(WHAT YOU WILL DO)
Once the line holding "2021–2022 Uniform Statewide" is found in the entries below, transcribe exactly every line up to and including the one holding "minutes<sup>2</sup> | August 2022 |", but leave out the pictures.

/---

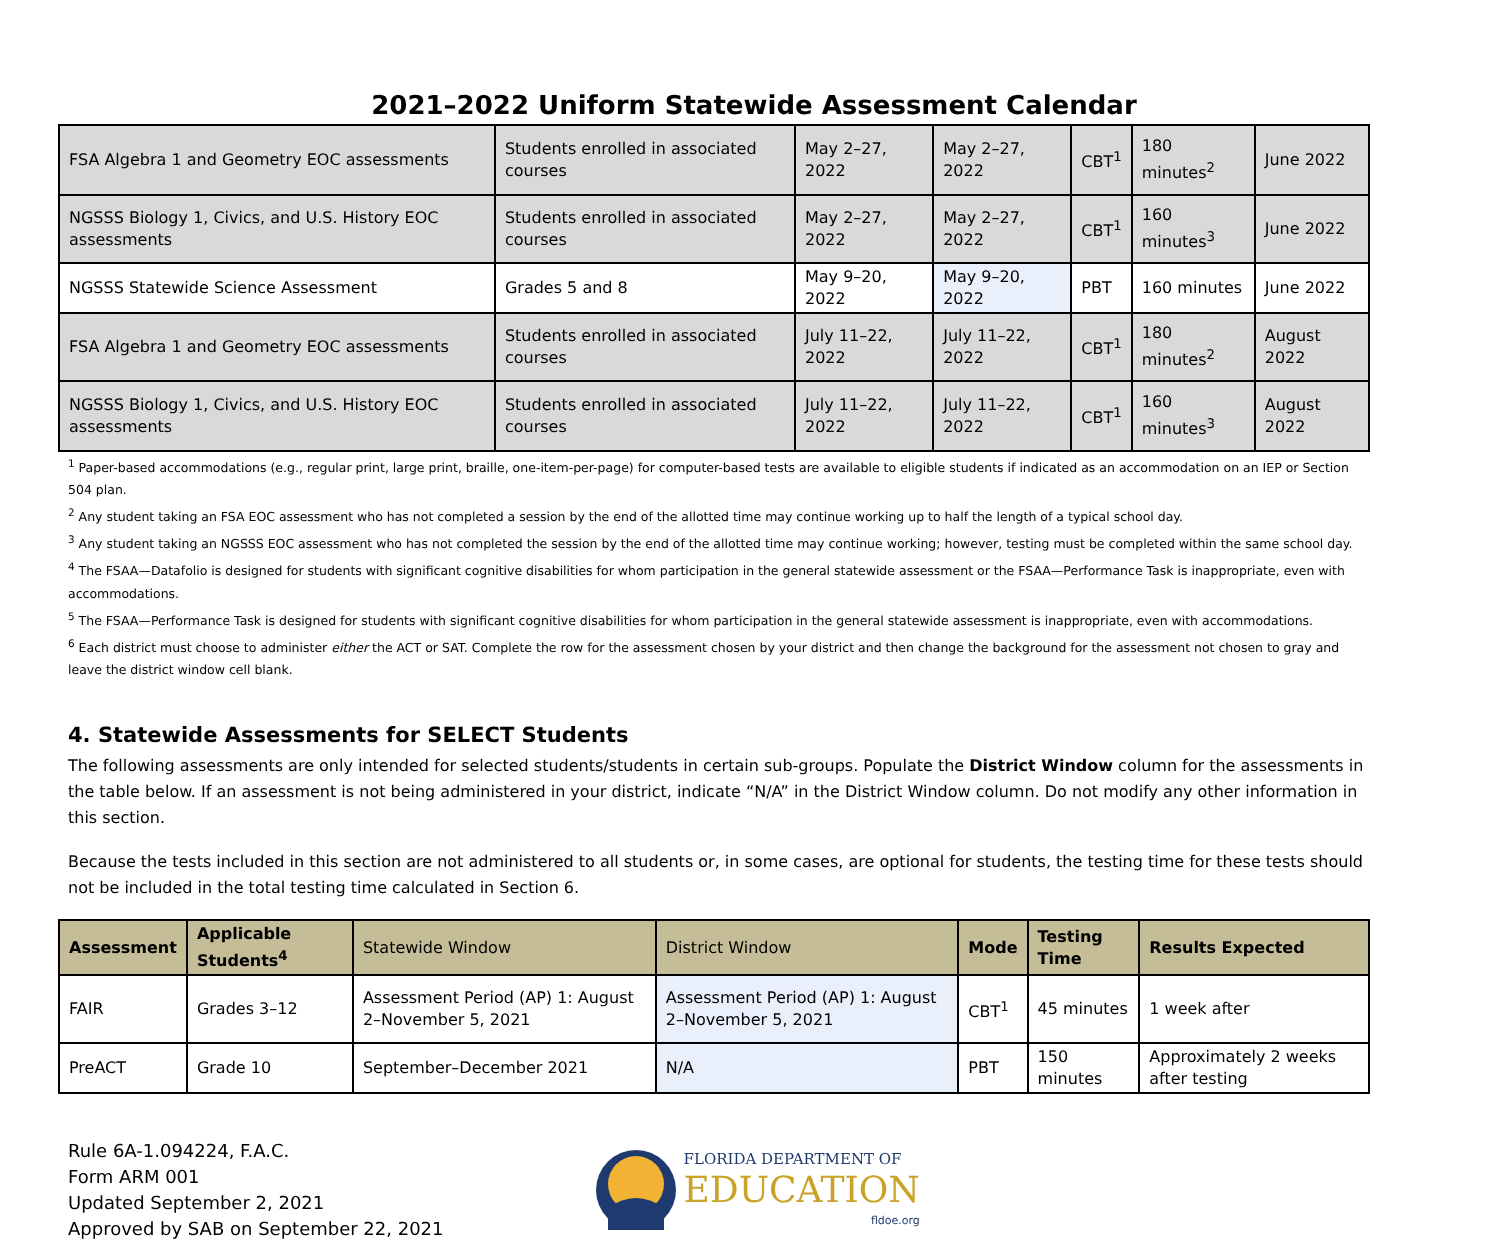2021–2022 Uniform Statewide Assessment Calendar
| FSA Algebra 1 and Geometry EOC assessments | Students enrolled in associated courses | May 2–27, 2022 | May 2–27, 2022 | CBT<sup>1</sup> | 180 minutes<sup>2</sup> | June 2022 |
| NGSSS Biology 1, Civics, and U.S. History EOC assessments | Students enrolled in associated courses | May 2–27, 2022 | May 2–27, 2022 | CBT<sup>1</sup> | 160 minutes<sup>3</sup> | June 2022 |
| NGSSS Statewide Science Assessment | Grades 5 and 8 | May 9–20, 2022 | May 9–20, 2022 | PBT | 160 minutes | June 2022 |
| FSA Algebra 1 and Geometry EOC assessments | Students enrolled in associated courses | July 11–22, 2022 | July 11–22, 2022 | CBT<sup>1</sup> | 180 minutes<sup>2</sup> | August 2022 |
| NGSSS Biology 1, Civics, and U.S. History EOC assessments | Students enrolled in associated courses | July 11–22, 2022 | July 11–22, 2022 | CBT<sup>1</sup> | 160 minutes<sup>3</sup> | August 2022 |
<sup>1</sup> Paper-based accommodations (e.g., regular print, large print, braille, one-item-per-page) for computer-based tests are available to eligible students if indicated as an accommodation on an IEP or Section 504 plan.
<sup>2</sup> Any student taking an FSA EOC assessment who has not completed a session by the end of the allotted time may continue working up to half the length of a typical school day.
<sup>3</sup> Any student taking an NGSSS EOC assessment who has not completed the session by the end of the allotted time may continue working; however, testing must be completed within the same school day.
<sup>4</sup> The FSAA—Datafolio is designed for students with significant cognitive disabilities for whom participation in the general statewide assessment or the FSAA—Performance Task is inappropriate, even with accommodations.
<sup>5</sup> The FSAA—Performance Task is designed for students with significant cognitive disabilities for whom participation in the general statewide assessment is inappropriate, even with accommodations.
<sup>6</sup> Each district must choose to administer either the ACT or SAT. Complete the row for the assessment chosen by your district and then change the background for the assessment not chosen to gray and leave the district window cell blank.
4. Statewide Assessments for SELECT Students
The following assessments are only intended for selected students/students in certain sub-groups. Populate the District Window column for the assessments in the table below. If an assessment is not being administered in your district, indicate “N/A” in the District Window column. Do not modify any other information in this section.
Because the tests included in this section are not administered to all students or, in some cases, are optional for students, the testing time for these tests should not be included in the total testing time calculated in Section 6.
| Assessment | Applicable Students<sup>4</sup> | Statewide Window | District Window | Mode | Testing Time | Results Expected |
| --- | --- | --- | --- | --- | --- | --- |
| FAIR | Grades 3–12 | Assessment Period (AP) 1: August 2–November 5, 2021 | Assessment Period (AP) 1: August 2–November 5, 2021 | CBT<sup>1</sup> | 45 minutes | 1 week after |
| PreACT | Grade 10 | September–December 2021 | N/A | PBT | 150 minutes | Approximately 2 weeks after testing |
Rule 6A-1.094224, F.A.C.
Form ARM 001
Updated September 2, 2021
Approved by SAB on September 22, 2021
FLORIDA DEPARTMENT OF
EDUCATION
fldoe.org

\---
/---

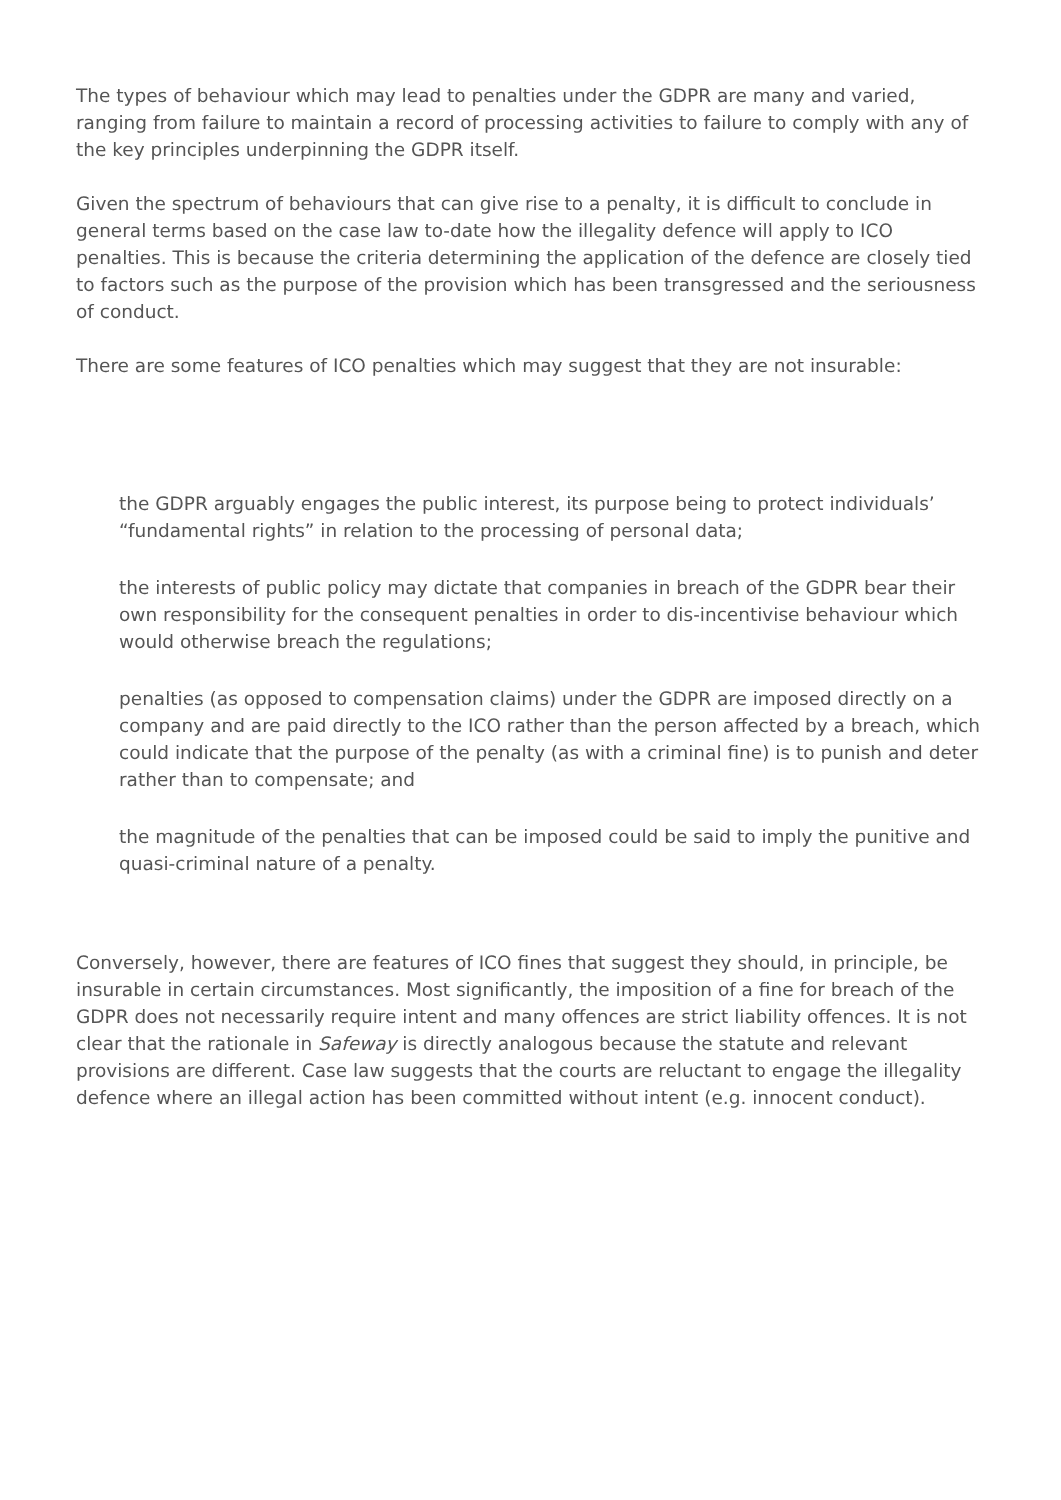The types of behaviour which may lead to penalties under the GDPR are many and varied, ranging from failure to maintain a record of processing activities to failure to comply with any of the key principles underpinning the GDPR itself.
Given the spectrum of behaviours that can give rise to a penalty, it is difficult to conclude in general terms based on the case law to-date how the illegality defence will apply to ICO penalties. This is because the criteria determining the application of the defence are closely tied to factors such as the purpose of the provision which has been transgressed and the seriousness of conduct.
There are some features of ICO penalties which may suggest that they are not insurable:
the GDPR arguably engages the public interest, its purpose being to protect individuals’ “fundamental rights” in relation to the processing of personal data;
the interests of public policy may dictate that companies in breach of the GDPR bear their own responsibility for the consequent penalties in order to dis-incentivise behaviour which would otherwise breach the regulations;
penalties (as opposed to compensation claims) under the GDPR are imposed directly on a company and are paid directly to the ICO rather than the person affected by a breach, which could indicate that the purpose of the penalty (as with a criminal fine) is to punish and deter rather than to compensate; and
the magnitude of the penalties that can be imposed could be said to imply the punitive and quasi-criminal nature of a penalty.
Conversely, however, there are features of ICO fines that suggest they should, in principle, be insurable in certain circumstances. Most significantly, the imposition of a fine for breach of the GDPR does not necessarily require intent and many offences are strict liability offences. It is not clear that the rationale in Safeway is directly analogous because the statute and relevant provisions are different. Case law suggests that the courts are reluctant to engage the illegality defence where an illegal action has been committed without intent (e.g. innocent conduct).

\---
/---

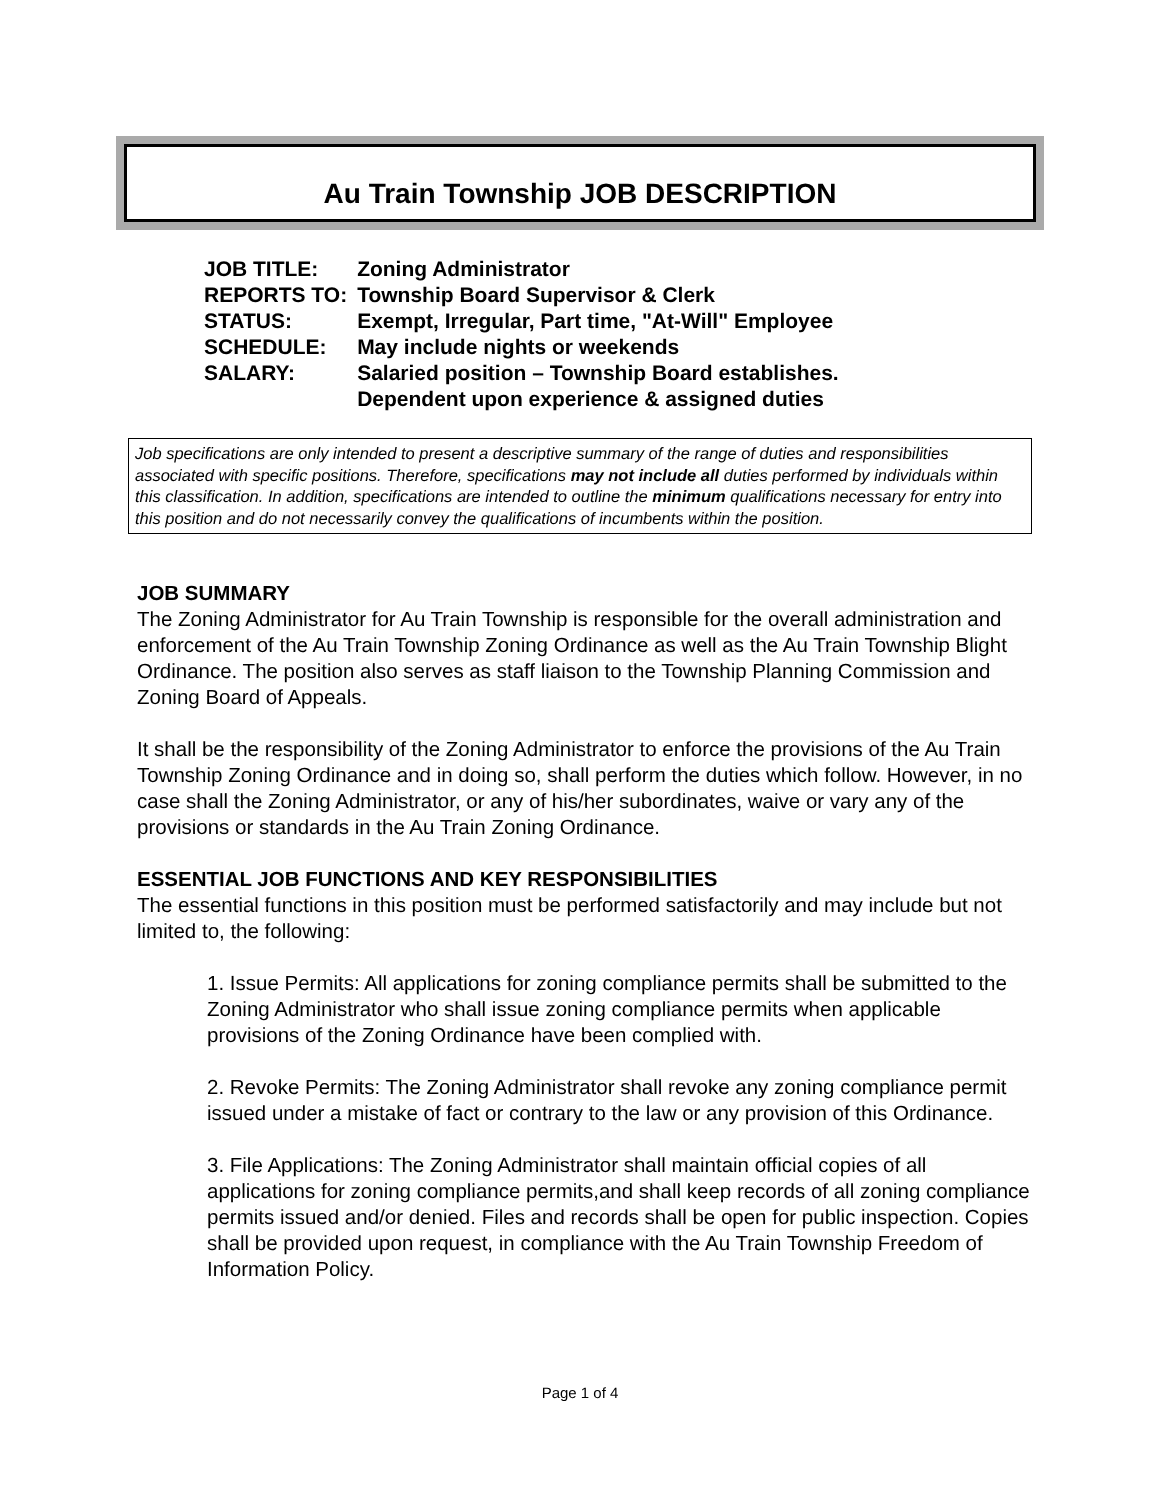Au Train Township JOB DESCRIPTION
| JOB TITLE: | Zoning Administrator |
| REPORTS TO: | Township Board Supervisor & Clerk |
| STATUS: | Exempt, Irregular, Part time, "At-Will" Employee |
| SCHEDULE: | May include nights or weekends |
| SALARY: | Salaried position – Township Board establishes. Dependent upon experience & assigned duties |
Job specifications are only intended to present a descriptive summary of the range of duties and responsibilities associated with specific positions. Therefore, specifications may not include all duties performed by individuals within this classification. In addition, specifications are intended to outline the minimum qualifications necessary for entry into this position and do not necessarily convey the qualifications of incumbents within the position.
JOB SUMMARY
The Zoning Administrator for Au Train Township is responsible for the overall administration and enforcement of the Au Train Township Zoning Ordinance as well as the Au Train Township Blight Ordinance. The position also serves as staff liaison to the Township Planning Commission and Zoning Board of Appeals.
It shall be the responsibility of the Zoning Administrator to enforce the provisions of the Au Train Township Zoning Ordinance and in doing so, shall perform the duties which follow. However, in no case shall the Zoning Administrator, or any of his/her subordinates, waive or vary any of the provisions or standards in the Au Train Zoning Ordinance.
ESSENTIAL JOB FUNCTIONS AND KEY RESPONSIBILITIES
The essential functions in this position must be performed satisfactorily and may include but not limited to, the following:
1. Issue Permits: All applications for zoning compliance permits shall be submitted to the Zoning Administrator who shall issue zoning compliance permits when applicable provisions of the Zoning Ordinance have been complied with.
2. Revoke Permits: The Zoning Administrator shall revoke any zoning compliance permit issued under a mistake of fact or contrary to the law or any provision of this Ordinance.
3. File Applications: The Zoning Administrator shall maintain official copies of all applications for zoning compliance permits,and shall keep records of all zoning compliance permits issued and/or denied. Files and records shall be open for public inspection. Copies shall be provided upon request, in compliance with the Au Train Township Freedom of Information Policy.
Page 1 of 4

\---

(PROBLEM SOLUTION)
2021–2022 Uniform Statewide Assessment Calendar
| FSA Algebra 1 and Geometry EOC assessments | Students enrolled in associated courses | May 2–27, 2022 | May 2–27, 2022 | CBT<sup>1</sup> | 180 minutes<sup>2</sup> | June 2022 |
| NGSSS Biology 1, Civics, and U.S. History EOC assessments | Students enrolled in associated courses | May 2–27, 2022 | May 2–27, 2022 | CBT<sup>1</sup> | 160 minutes<sup>3</sup> | June 2022 |
| NGSSS Statewide Science Assessment | Grades 5 and 8 | May 9–20, 2022 | May 9–20, 2022 | PBT | 160 minutes | June 2022 |
| FSA Algebra 1 and Geometry EOC assessments | Students enrolled in associated courses | July 11–22, 2022 | July 11–22, 2022 | CBT<sup>1</sup> | 180 minutes<sup>2</sup> | August 2022 |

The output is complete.